Pelemahan Rupiah Terhadap Dolar AS
Di sisi lain, nilai tukar rupiah terhadap dolar AS kembali melemah dan menembus level Rp 17.893 per dolar AS pada Jumat (29/5) sekitar pukul 13.00 WIB, menurut data Bloomberg. Meskipun sempat menguat sedikit menjadi Rp 17.887 per dolar AS pada pukul 13.49 WIB, tekanan terhadap mata uang domestik ini masih menjadi perhatian serius bagi perekonomian nasional.
Menteri Keuangan Indonesia, Purbaya Yudhi Sadewa, menegaskan bahwa pelemahan rupiah ini belum mengancam Anggaran Pendapatan dan Belanja Negara (APBN). Pemerintah telah memperhitungkan skenario pelemahan nilai tukar sejak awal tahun, termasuk asumsi kurs yang dihitung bersamaan dengan simulasi harga minyak dunia yang lebih tinggi yakni USD 102 per barel. Fleksibilitas yang dimiliki diharapkan mampu mengantisipasi volatilitas pasar yang terjadi.

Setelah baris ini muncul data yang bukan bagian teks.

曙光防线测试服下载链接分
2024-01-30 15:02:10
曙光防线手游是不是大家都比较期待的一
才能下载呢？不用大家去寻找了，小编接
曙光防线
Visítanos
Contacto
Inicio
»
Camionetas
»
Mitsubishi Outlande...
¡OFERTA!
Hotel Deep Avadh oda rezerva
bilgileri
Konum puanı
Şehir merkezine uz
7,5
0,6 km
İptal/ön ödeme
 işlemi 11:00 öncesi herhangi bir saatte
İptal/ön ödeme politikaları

Namun, Ketua Umum Asosiasi Pengusaha Indonesia (Apindo), Shinta Kamdani, mengingatkan dampak nyata pelemahan rupiah yang mendekati Rp 17.900 per dolar AS terhadap dunia usaha. Sektor industri yang sangat bergantung pada impor bahan baku merasakan tekanan biaya yang meningkat. Shinta menjelaskan bahwa pelemahan rupiah telah berlangsung secara bertahap sejak awal tahun, dari kisaran Rp 16.800 per dolar AS pada Januari, mendekati Rp 17.000 pada akhir kuartal I tahun ini, hingga mencapai level saat ini, yang menunjukkan akumulasi tekanan yang signifikan bagi operasional bisnis.

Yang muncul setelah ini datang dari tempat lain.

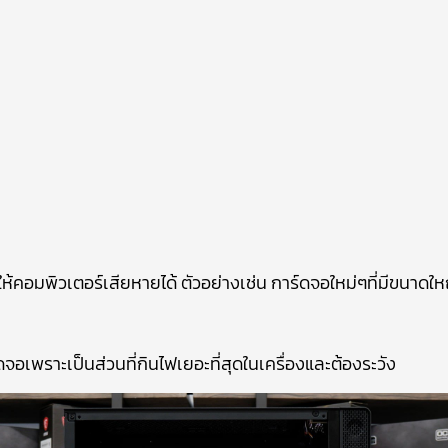
ให้คอมพิวเตอร์เสียหายได้ ตัวอย่างเช่น การ์ดจอใหม่ๆที่มีขนาดใ
์ดจอเพราะเป็นส่วนที่กินไฟเยอะที่สุดในเครื่องและต้องระวัง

Implikasi dari Populer Wacana Wajah Trump di Pecahan USD 250 Rupiah Tembus Rp 17.893USD
Populer Wacana Wajah Trump di Pecahan USD 250 Rupiah Tembus Rp 17.893USD tidak hanya menjadi isu politik dan kebijakan moneter internasional, tetapi juga terkait dengan dinamika ekonomi global yang berdampak pada nilai tukar mata uang di berbagai negara, termasuk Indonesia. Usulan pencetakan uang kertas dengan wajah Trump mencerminkan upaya simbolis dan politik yang kuat di AS, sementara pelemahan rupiah menandakan tantangan ekonomi yang harus dihadapi oleh pemerintah dan pelaku usaha di dalam negeri.
Pengamat ekonomi menilai bahwa pemerintah Indonesia perlu terus memantau pergerakan nilai tukar dan melakukan langkah-langkah strategis agar dampak pelemahan rupiah terhadap inflasi dan biaya produksi dapat diminimalisir. Sementara itu, di Amerika Serikat, proses legislasi tentang uang kertas USD 250 bergambar Trump masih akan melalui berbagai tahapan dan evaluasi hukum yang ketat.
Kesimpulan
Populer Wacana Wajah Trump di Pecahan USD 250 Rupiah Tembus Rp 17.893USD menjadi dua isu utama yang saling terkait dalam konteks ekonomi dan politik global. Usulan uang kertas Trump menandai momen unik dalam sejarah mata uang AS, sementara pelemahan rupiah menunjukkan tantangan yang dihadapi Indonesia dalam menjaga stabilitas ekonomi di tengah fluktuasi nilai tukar global. Kedua fenomena ini menggambarkan dinamika yang kompleks dan harus diantisipasi secara cermat oleh para pemangku kebijakan di kedua negara.
Artikel ini dipublikasikan oleh Media Kampung.